Kritische JavaScript-Dateien steuern Interaktivität und Datenabruf. Falls app.js blockiert ist, bricht das Client-seitiges Routing zusammen, und Links innerhalb der App funktionieren nicht. Falls api-client.js blockiert ist, kann deine Produktseite keine Produktdaten abrufen, daher sieht Googlebot einen Loading-Spinner statt Produktdetails.

Bilder und Schriftarten sind weniger kritisch. Ein fehlendes Bild beschädigt die Indexierung nicht, könnte aber Benutzererlebnis-Signale verletzen, falls sich das Seiten-Layout verschiebt oder Platzhalter erscheinen.
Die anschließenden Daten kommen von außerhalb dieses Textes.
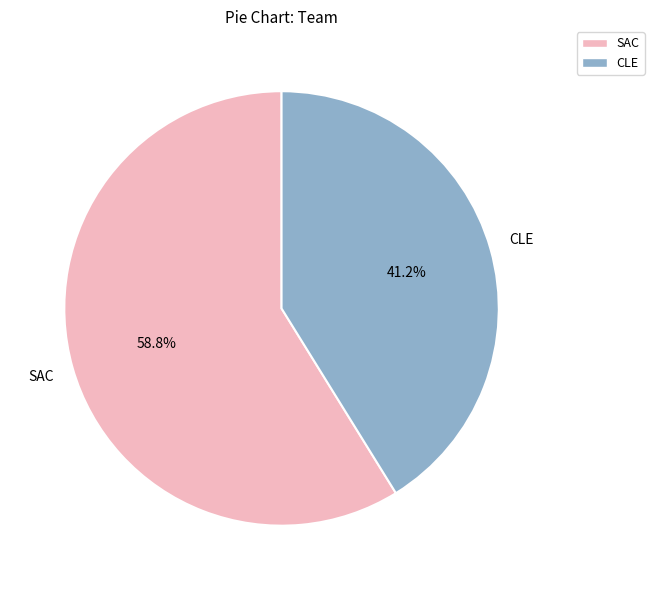

How many slices are in this pie chart?

2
Eine fehlende Schriftart fällt auf Systemschriftarten zurück, was für die Indexierung normalerweise in Ordnung ist.

Unser Simulator listet jede Ressource, ihre URL, den Statuscode und den Typ auf. Falls eine Ressource fehlgeschlagen ist, zeigen wir den Fehler. Falls sie von robots.txt blockiert wurde, kennzeichnen wir sie. Nutze diese Liste, um Blockaden auf Serverebene oder in deiner robots.txt-Datei zu beheben.
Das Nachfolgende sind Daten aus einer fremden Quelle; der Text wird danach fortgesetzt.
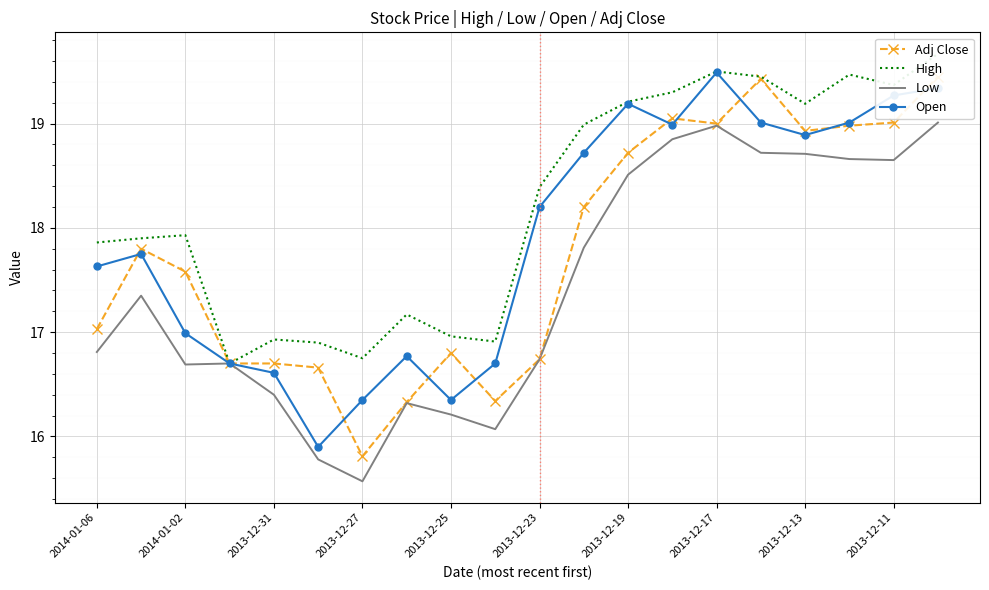

Where does the Open series first go above 18?

2013-12-23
Mobile-First-Indexierung und Viewport

Im Jahr 2026 nutzt Google Mobile-First-Indexierung für alle Sites. Das bedeutet, dass Googlebot Mobile der primäre Crawler ist, und die mobile Version deiner Seite bestimmt Rankings auch für Desktop-Suchen. Falls deine mobile Seite Inhalte hinter einem „Read more"-Toggle versteckt oder Sidebar-Widgets entfernt, sieht Googlebot diesen Inhalt nicht, und er zählt nicht zu Rankings.

Das Testen mit Googlebot Mobile als User-Agent zeigt, was der Mobile-Crawler sieht. Wir rendern die Seite mit einem 375px-Viewport—iPhone SE-Breite—damit du das Mobile-Layout siehst. Falls dein CSS Elemente bei mobilen Breiten verbirgt, fehlen sie dem gerenderten HTML. Falls dein JavaScript Bilder oder Text lazy-loaded, während der Nutzer scrollt, und Googlebot nicht scrollt, ist dieser Inhalt unsichtbar.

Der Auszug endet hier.